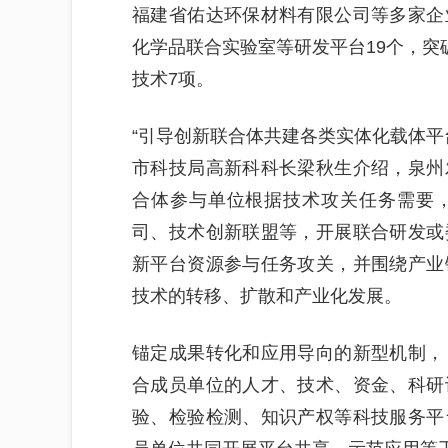
福建省佑达环保材料有限公司等多家企
化学品联合实验室等研发平台19个，突
技术7项。
“引导创新联合体共建各类实体化载体平台
市科技局高新科科长梁秋生介绍，泉州
合体参与单位根据技术攻关任务需要
司、技术创新联盟等，开展联合研发或
新平台资源参与任务攻关，并围绕产业
技术的转移、扩散和产业化发展。
锚定成果转化和应用导向的新型机制，
合成员单位的人才、技术、资金、科研
验、检验检测、知识产权等科技服务平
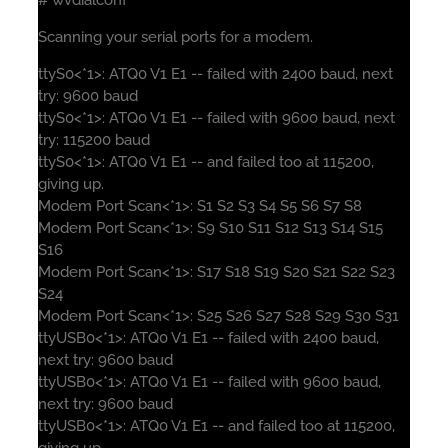
Scanning your serial ports for a modem.
ttyS0<*1>: ATQ0 V1 E1 -- failed with 2400 baud, next
try: 9600 baud
ttyS0<*1>: ATQ0 V1 E1 -- failed with 9600 baud, next
try: 115200 baud
ttyS0<*1>: ATQ0 V1 E1 -- and failed too at 115200,
giving up.
Modem Port Scan<*1>: S1 S2 S3 S4 S5 S6 S7 S8
Modem Port Scan<*1>: S9 S10 S11 S12 S13 S14 S15
S16
Modem Port Scan<*1>: S17 S18 S19 S20 S21 S22 S23
S24
Modem Port Scan<*1>: S25 S26 S27 S28 S29 S30 S31
ttyUSB0<*1>: ATQ0 V1 E1 -- failed with 2400 baud,
next try: 9600 baud
ttyUSB0<*1>: ATQ0 V1 E1 -- failed with 9600 baud,
next try: 9600 baud
ttyUSB0<*1>: ATQ0 V1 E1 -- and failed too at 115200,
giving up.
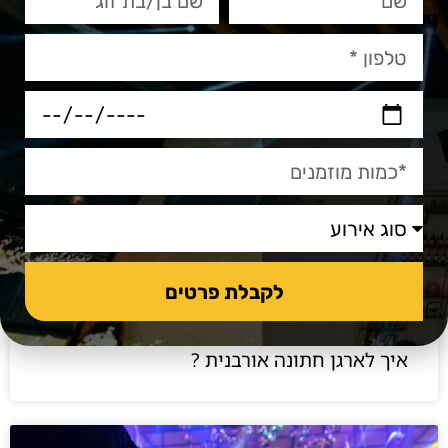
עוד מהבלוג שלנו
לקבלת פרטים
איך לארגן חתונה אורבנית ?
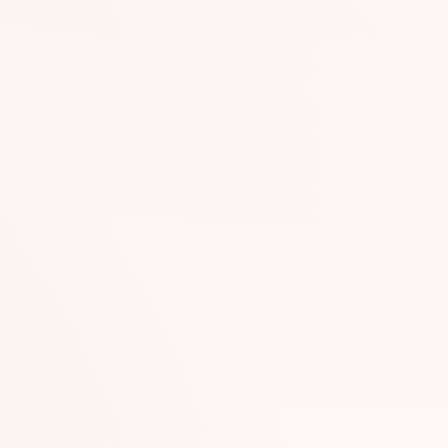
GR191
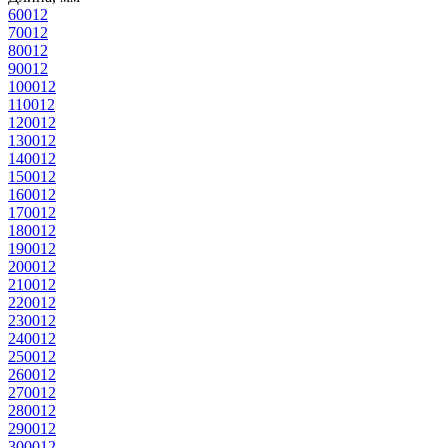
600
12
700
12
800
12
900
12
1000
12
1100
12
1200
12
1300
12
1400
12
1500
12
1600
12
1700
12
1800
12
1900
12
2000
12
2100
12
2200
12
2300
12
2400
12
2500
12
2600
12
2700
12
2800
12
2900
12
3000
12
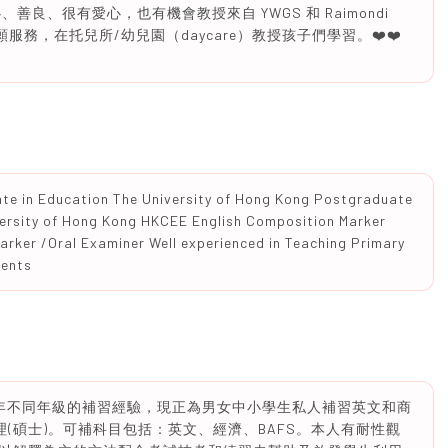
良、很有愛心，也有機會教授來自 YWGS 和 Raimondi
願服務，在托兒所/幼兒園（daycare）教授孩子們學習。❤️❤️
ate in Education The University of Hong Kong Postgraduate
versity of Hong Kong HKCEE English Composition Marker
arker /Oral Examiner Well experienced in Teaching Primary
dents
年不同年級的補習經驗，現正為男女中小學生私人補習英文和商
理(碩士)。可補科目包括：英文、經濟、BAFS。本人有耐性觀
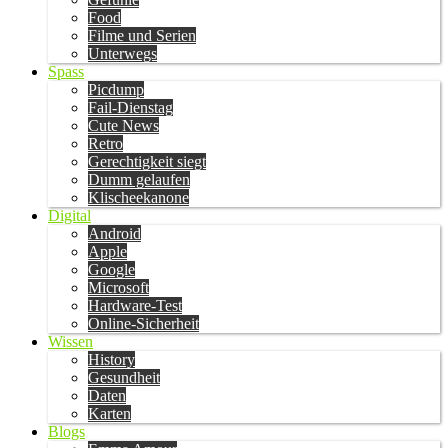
Food
Filme und Serien
Unterwegs
Spass
Picdump
Fail-Dienstag
Cute News
Retro
Gerechtigkeit siegt
Dumm gelaufen
Klischeekanone
Digital
Android
Apple
Google
Microsoft
Hardware-Test
Online-Sicherheit
Wissen
History
Gesundheit
Daten
Karten
Blogs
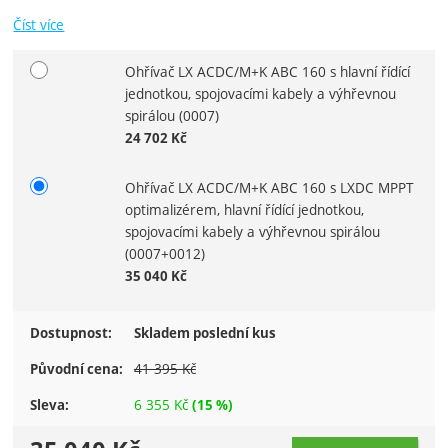
Číst více
Ohřívač LX ACDC/M+K ABC 160 s hlavní řídící
Vyberte variantu
jednotkou, spojovacími kabely a výhřevnou
spirálou
(0007)
24 702
Kč
Ohřívač LX ACDC/M+K ABC 160 s LXDC MPPT
optimalizérem, hlavní řídící jednotkou,
spojovacími kabely a výhřevnou spirálou
(0007+0012)
35 040
Kč
Dostupnost:
Skladem poslední kus
41 395
Kč
Původní cena:
6 355
Kč
Sleva:
(
15
%)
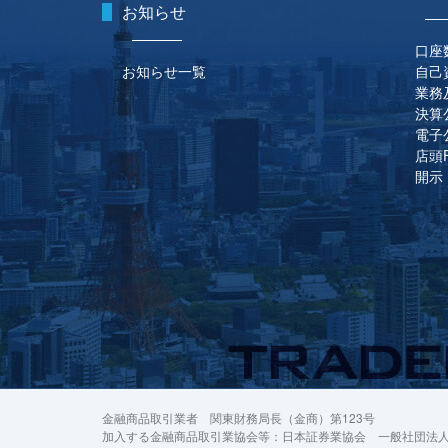
お知らせ
口座
お知らせ一覧
自己
業務
決算
電子
店頭
開示
金融商品取引業者 関東財務局長（金商）第123号
加入する金融商品取引業協会等：日本証券業協会 一般社団法人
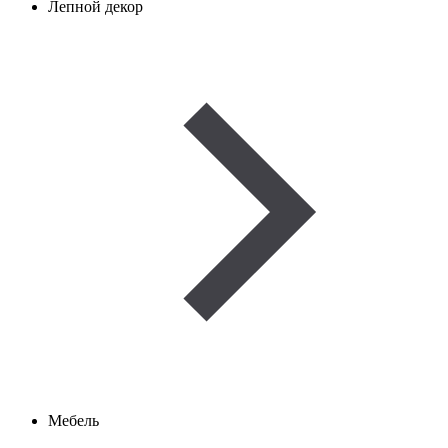
Лепной декор
Мебель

⁂

• [EXERCISE OBJECTIVE]: Throughout the material above, find each line with "ACDC" and return it.

• [SOLUTION TO THIS TASK]:
Ohřívač LX ACDC/M+K ABC 160 s hlavní řídící
Ohřívač LX ACDC/M+K ABC 160 s LXDC MPPT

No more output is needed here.